The uint16_t Bufferize(uint8_t * buffer, uint16_t buffer_size) function takes as inputs a buffer and the length of the buffer and writes the contents of EEPROM to the buffer. It returns the number of bytes written (0 in the case of an error). This allows, for example, easy telemetering of EEPROM configurations. Note that unlike other interfaces to this class, Bufferize writes the EEPROM contents, not the RAM copy.

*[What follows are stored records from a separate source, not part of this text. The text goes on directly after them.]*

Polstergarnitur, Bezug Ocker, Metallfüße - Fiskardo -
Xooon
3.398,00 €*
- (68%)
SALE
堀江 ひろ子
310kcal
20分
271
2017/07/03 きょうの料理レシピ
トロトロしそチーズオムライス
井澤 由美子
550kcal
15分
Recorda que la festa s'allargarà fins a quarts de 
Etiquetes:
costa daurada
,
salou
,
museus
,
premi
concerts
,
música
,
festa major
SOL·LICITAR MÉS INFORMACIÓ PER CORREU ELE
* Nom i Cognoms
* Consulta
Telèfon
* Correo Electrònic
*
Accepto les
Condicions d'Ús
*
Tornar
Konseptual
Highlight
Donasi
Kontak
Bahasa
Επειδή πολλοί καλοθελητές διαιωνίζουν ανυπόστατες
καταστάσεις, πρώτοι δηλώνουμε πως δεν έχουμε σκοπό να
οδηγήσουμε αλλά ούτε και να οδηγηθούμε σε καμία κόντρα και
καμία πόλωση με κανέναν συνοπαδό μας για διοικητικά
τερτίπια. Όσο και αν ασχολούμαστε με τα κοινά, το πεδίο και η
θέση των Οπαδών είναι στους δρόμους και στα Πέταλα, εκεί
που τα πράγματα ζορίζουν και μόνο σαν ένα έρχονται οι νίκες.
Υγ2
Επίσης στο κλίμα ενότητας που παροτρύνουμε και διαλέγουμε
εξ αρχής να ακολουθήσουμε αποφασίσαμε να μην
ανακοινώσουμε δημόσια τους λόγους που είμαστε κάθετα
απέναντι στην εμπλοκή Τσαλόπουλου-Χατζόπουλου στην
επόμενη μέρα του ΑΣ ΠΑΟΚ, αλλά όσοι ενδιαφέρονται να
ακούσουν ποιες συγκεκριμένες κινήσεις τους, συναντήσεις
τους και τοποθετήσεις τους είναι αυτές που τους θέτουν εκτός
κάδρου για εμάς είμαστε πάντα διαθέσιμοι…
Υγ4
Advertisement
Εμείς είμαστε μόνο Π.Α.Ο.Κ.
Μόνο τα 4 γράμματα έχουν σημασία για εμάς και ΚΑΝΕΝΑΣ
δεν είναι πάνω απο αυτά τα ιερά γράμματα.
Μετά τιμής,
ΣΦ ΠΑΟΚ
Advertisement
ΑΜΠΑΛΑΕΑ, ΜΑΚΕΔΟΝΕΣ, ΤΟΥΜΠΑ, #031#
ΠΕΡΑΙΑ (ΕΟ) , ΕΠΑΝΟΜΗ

- Improved Versioning: it would be best if the user didn't have to manually update the version each time the configuration structure changes
- Checksum/CRC: right now, the only way an EEPROM failure can be detected is if the version number in EEPROM doesn't match the version number in FLASH. It would be possible to add a checksum or CRC to the
TeensyEEPROMclass that will automatically update every time a configuration is changed. The downside to this is that it will increase EEPROM write cycles, and will increase execution time whenever a configuration is changed.